_Trecho de origem_.
:::
Quatro homens, uma jangada e um cineasta

Livro de Firmino Holanda esmiúça passagem de Orson Welles pelo Ceará

de SERGIO AUGUSTO

4 hommes et une jangada

Há exatamente 60 anos, quatro pescadores brasileiros se lançaram ao mar para uma viagem que entrou para a história dos jangadeiros cearenses, da navegação, do Estado Novo e do cinema. Tão arriscada foi ela, que até na imprensa americana ganhou espaço nobre. Num artigo intitulado Four Men on a Raft (Quatro Homens numa Jangada), a revista Time (8/12/1941) reproduziu toda a odisséia de Manoel Olímpio Meira (Jacaré), Raimundo Correia Lima (Tatá), Manuel Pereira da Silva (Mané Preto) e Jerônimo André de Souza (Mestre Jerônimo), que a bordo de uma jangada singraram os 2.381 km que separam Fortaleza do Rio de Janeiro, sem bússola ou carta náutica. Algo parecido ocorrera em 1923, quando quatro jangadas, sob o comando de Mestre Filó, viajaram do Rio Grande Norte até o Rio de Janeiro, para reanimar os festejos do Centenário da Independência. Os jangadeiros potiguares foram brindados, na época, com um poema de Catulo da Paixão Cearense, mas seu feito não chegou à imprensa estrangeira nem virou filme.


Jacaré, Tatá, Mané Preto e Mestre Jerônimo partiram da antiga Praia do Peixe (hoje, Iracema), em 14 de setembro de 1941, e chegaram ao seu destino dois meses depois. Não participavam de um rali ou de um enduro patrioteiro, mas de um reide com finalidade política. Os jangadeiros queriam chamar a atenção do País e do governo para o estado de abandono em que viviam os 35 mil pescadores do Ceará. Morando em toscas palhoças, nem do Instituto de Aposentadoria e Pensão dos Marítimos eles recebiam ajuda. O presidente da República precisava saber daquilo. Ficou sabendo.
:::
_Tarefas propostas_.
A - Liste os apelidos dos quatro pescadores que, segundo o texto sobre os jangadeiros, foram de Fortaleza ao Rio de Janeiro em 1941.
B - Por favor, transcreva do texto sobre os jangadeiros o trecho que começa nas palavras que contêm "Jacaré, Tatá, Mané" e para depois de "daquilo. Ficou sabendo.".
C - Prossiga com o texto sobre os jangadeiros a partir da última frase apresentada.

_Linhas de dados_.
:::
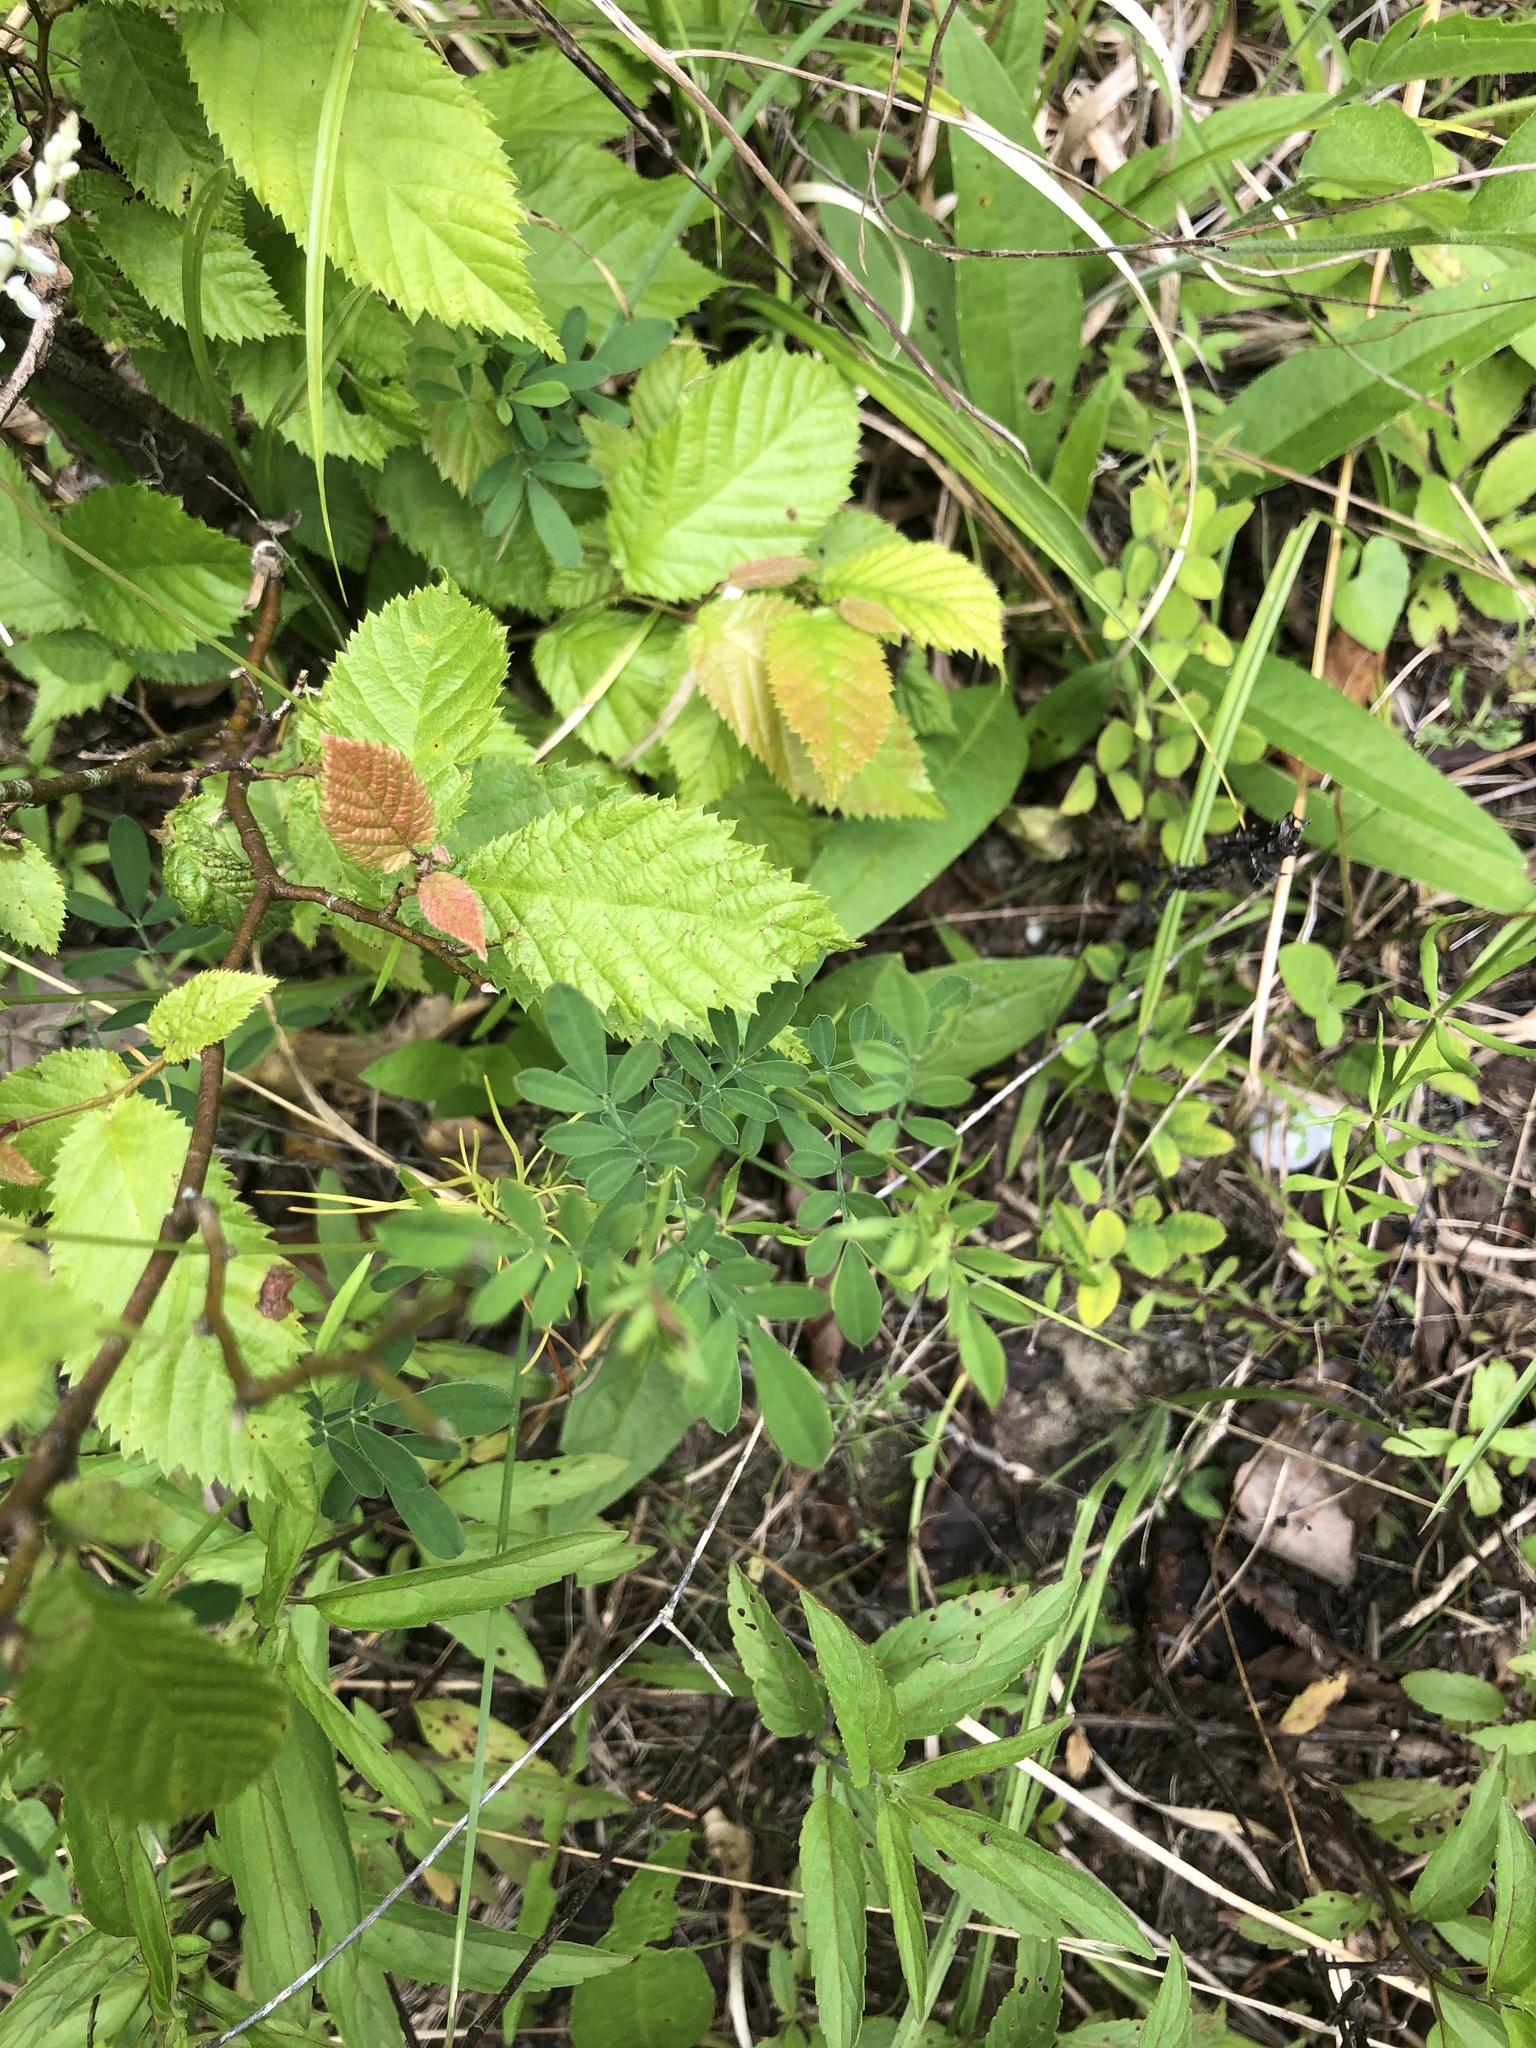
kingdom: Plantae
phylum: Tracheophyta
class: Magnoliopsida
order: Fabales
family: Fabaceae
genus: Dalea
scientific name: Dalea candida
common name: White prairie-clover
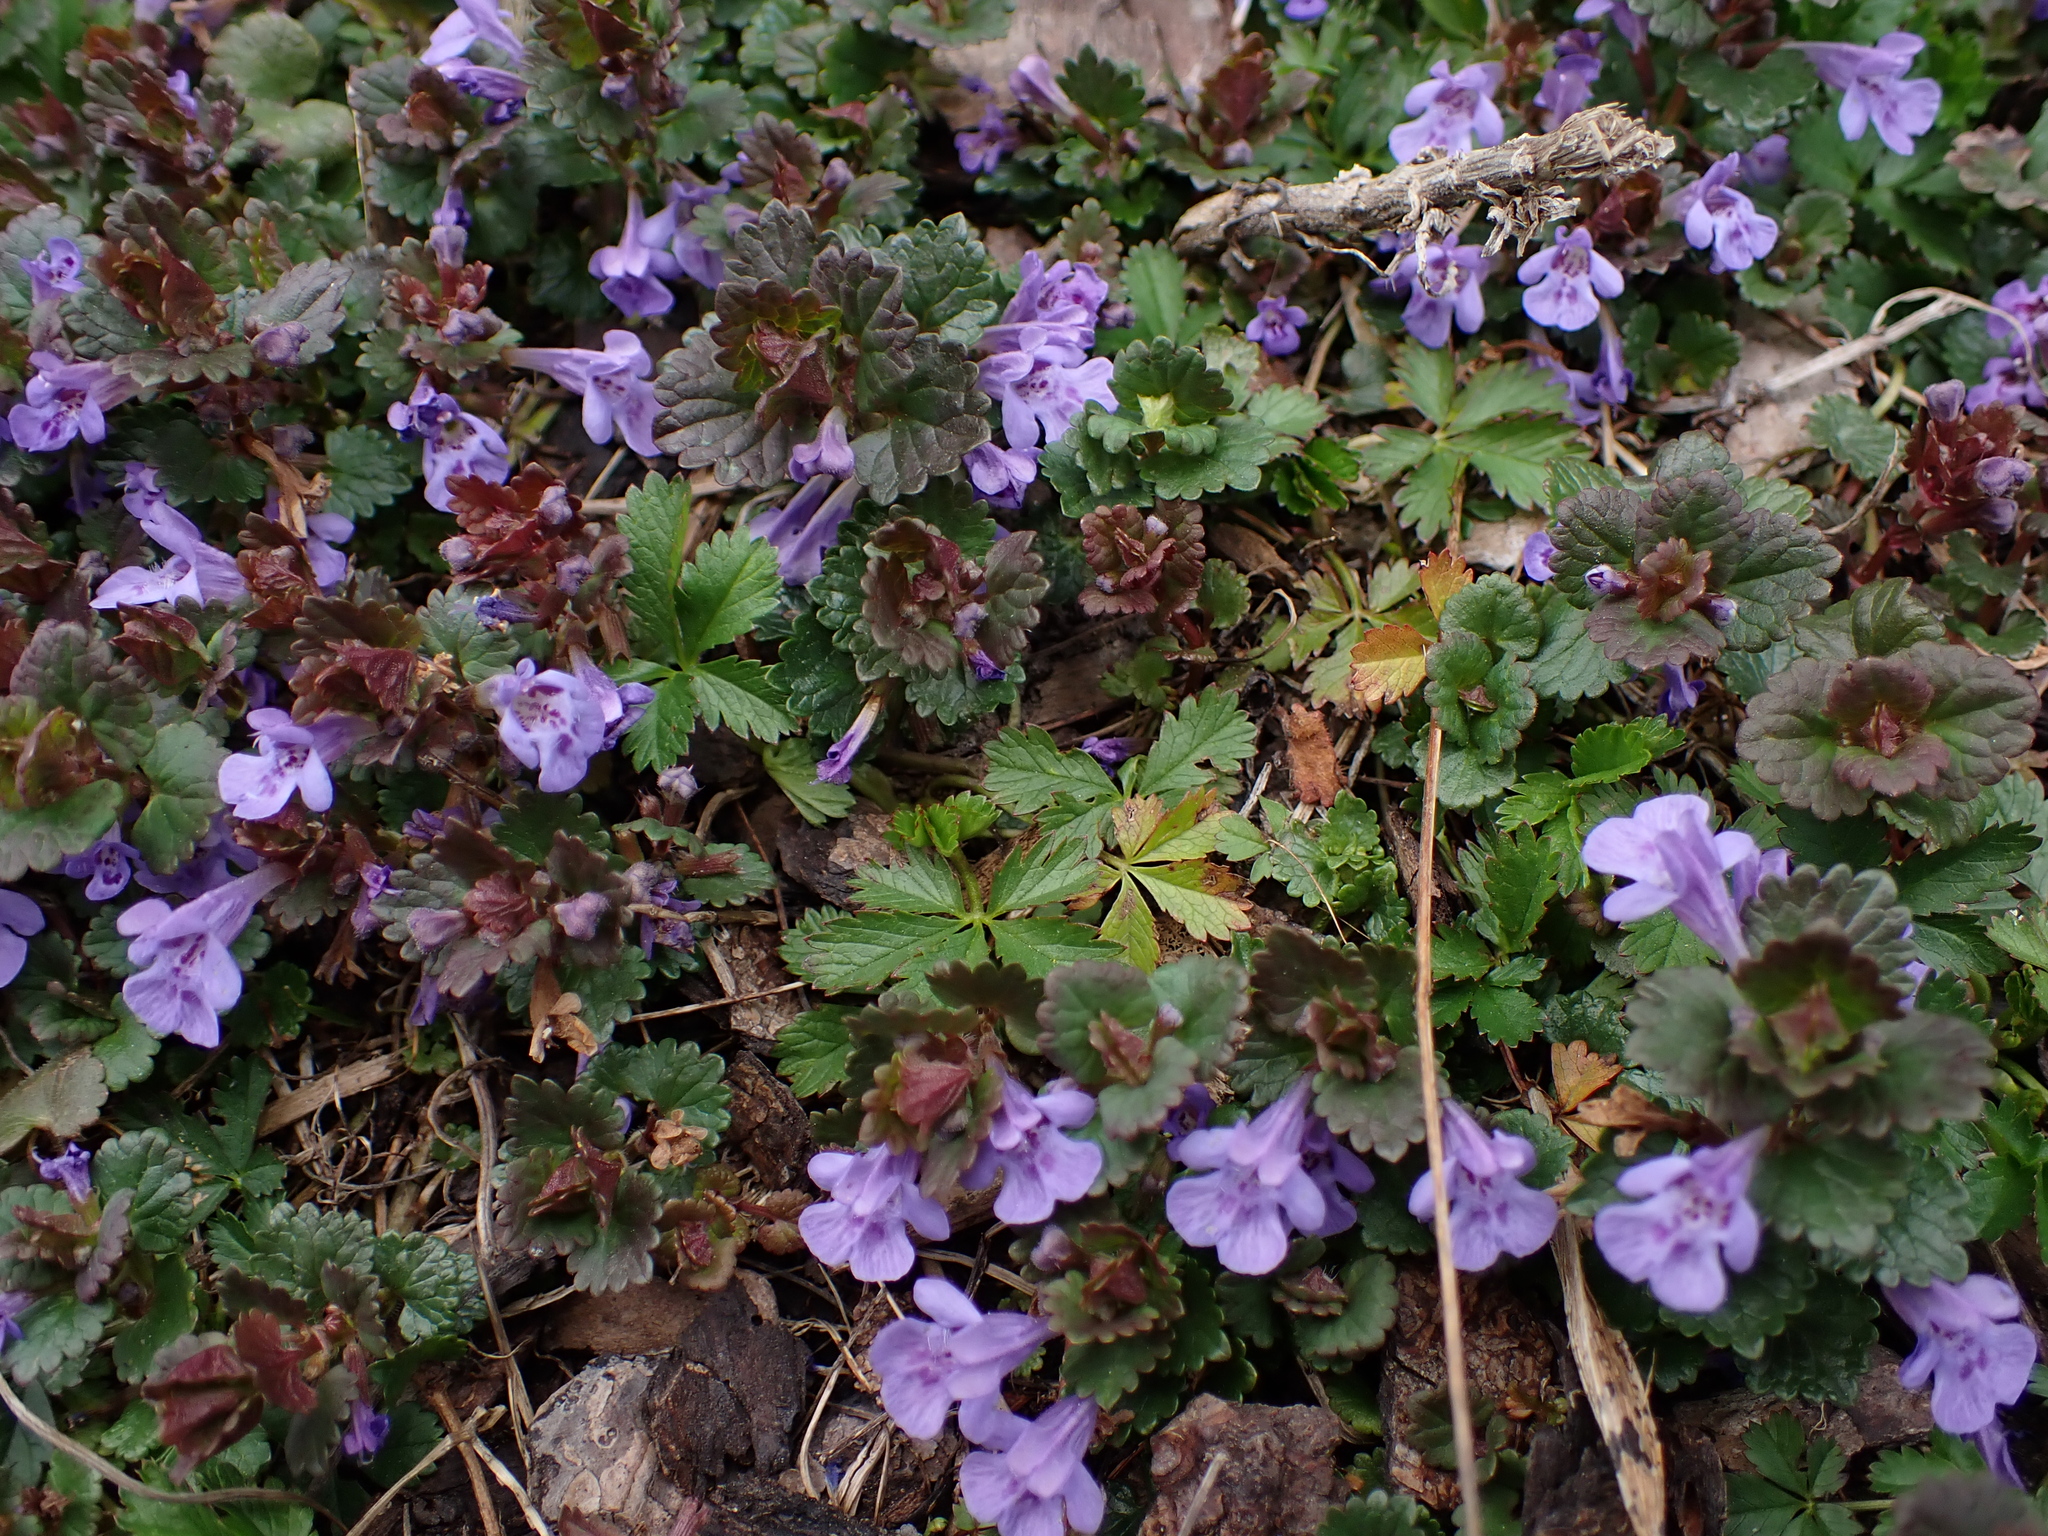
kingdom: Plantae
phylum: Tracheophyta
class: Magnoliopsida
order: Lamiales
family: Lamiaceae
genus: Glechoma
:::
_Resultados esperados_.
A - Jacaré, Tatá, Mané Preto, Mestre Jerônimo

B -
Jacaré, Tatá, Mané Preto e Mestre Jerônimo partiram da antiga Praia do Peixe (hoje, Iracema), em 14 de setembro de 1941, e chegaram ao seu destino dois meses depois. Não participavam de um rali ou de um enduro patrioteiro, mas de um reide com finalidade política. Os jangadeiros queriam chamar a atenção do País e do governo para o estado de abandono em que viviam os 35 mil pescadores do Ceará. Morando em toscas palhoças, nem do Instituto de Aposentadoria e Pensão dos Marítimos eles recebiam ajuda. O presidente da República precisava saber daquilo. Ficou sabendo.

C -
Em carro aberto - Não tínhamos bem um presidente, mas um ditador, Getúlio Vargas, e no Ceará, como nos demais Estados, um interventor. Em 16 de novembro, o ditador recebeu os quatro jangadeiros, que pouco antes haviam sido acolhidos apoteoticamente pela população carioca e conduzidos em carro aberto até o Palácio do Catete, enquanto a jangada que os trouxera - batizada São Pedro, o santo padroeiro dos navegantes - era exposta na Cinelândia, entre as estátuas de Floriano Peixoto e Paulo de Frontin. Líder do grupo, Jacaré, 38 anos, falou pelos quatro. "Voltem tranqüilos", consolou-os Getúlio. "O governo saberá ampará-los e dar-lhes justiça."


O único amparo providenciado pelo governo, contudo, foi mantê-los sob estrita vigilância de agentes do Dops, nas duas semanas que passaram na capital federal, recebendo homenagens de autoridades e entidades civis. Qualquer aproximação deles com os comunistas poderia ser fatal, ponderou o fascistóide ministro do Trabalho, fazendo de conta que ainda havia comunistas fora das prisões do Estado Novo.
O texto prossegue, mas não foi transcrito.